*ASSIGNMENT*. Which lines of the data below contain "mase"? Please show them all.

*DATASET*.
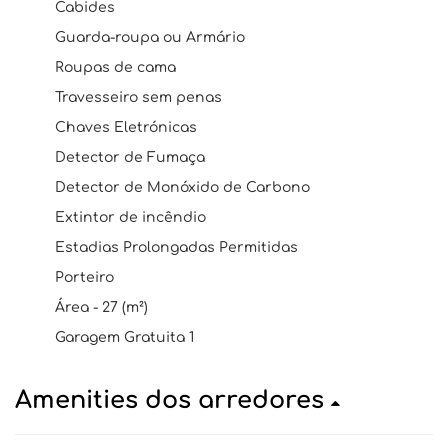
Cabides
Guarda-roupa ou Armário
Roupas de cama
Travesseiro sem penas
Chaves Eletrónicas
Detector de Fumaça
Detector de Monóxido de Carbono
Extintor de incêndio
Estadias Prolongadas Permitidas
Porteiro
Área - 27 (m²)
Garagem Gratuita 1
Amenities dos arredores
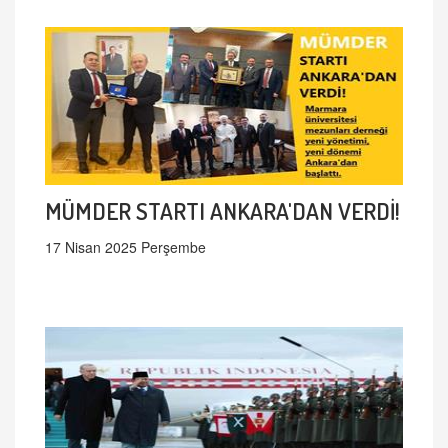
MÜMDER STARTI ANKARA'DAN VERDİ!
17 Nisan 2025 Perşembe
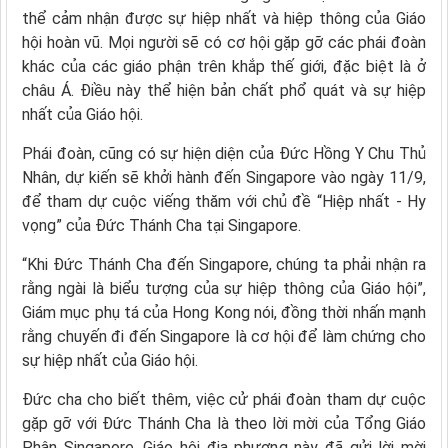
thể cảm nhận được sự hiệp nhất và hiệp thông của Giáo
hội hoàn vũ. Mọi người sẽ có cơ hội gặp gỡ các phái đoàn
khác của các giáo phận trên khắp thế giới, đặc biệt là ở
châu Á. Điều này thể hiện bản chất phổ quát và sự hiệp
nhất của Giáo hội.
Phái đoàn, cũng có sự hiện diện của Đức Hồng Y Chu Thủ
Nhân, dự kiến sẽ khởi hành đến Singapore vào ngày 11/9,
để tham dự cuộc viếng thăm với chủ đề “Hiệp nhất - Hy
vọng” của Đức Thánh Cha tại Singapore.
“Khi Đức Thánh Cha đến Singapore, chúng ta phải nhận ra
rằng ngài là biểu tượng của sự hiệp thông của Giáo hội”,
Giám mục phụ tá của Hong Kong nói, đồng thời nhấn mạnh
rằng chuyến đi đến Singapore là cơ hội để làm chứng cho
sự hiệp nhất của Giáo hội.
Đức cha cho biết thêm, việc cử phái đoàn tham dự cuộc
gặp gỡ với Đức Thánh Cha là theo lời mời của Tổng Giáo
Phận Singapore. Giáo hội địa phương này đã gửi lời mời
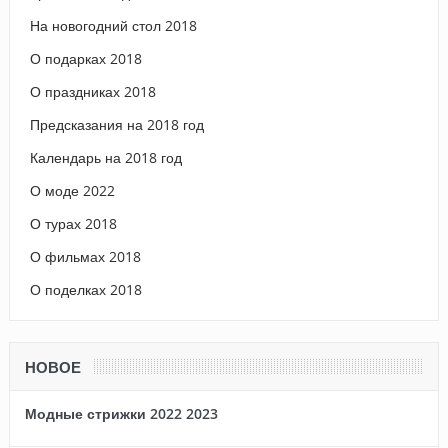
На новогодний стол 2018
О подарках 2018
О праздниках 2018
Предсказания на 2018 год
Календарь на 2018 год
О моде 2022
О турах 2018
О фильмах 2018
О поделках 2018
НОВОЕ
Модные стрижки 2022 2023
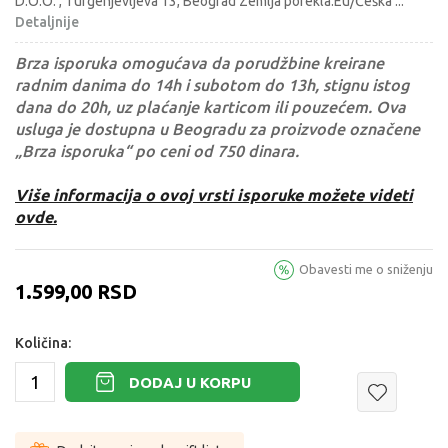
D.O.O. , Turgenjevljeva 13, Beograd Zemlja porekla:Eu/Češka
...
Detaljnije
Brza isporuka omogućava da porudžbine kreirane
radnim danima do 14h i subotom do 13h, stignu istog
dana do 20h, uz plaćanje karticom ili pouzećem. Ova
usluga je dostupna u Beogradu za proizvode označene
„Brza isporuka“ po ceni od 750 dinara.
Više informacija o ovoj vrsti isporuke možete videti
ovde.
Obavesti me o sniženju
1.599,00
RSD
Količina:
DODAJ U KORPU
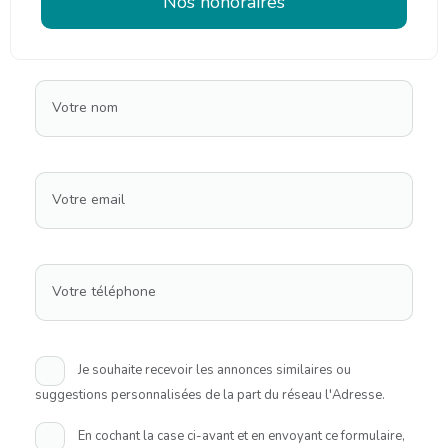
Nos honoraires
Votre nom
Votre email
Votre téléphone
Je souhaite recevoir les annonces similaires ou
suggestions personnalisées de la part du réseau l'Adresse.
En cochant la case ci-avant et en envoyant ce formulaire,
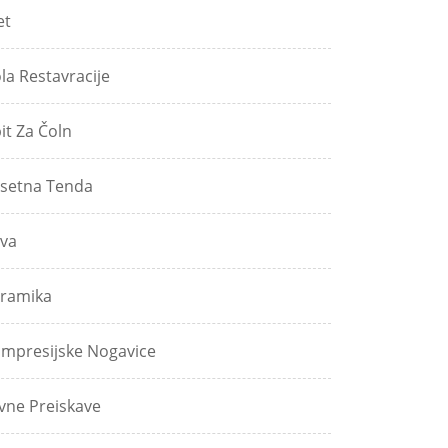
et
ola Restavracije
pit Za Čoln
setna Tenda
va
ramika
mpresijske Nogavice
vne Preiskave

==

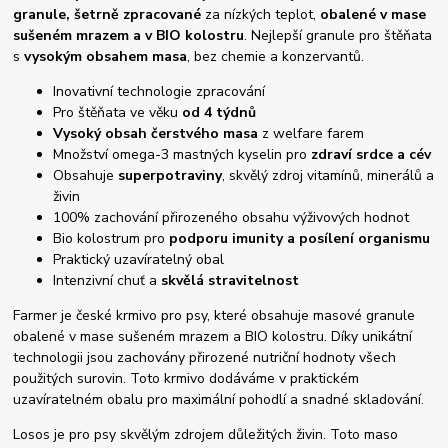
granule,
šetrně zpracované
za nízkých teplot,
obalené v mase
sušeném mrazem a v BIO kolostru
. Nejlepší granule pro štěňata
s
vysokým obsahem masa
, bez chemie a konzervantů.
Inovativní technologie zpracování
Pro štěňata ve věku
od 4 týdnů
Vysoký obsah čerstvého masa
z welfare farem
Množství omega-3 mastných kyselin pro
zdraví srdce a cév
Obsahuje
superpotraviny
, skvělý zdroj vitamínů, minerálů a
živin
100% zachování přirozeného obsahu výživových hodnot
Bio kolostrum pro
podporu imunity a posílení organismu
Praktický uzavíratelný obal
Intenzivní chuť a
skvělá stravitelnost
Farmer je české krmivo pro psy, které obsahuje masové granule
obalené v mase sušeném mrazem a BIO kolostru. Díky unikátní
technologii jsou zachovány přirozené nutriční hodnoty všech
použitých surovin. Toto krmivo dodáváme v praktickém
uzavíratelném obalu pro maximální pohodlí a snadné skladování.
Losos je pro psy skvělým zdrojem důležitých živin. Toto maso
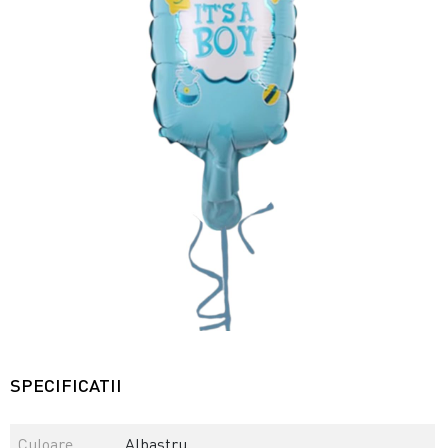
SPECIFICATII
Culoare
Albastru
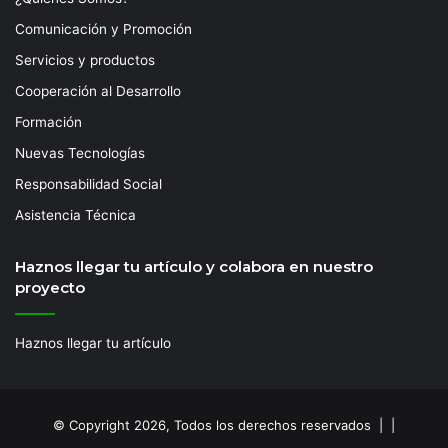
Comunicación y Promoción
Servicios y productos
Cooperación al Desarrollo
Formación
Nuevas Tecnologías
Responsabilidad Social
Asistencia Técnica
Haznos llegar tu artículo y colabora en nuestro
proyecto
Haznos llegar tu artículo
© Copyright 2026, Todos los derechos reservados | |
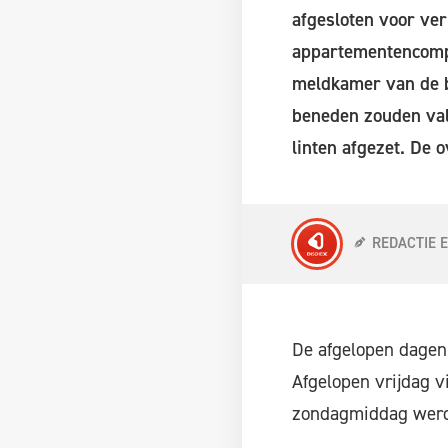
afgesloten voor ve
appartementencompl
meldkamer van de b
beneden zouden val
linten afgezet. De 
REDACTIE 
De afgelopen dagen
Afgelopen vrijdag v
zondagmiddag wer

*SOLUTION FOR THIS PROBLEM*.
obalené v mase
obalené v mase sušeném mrazem a BIO kolostru. Díky unikátní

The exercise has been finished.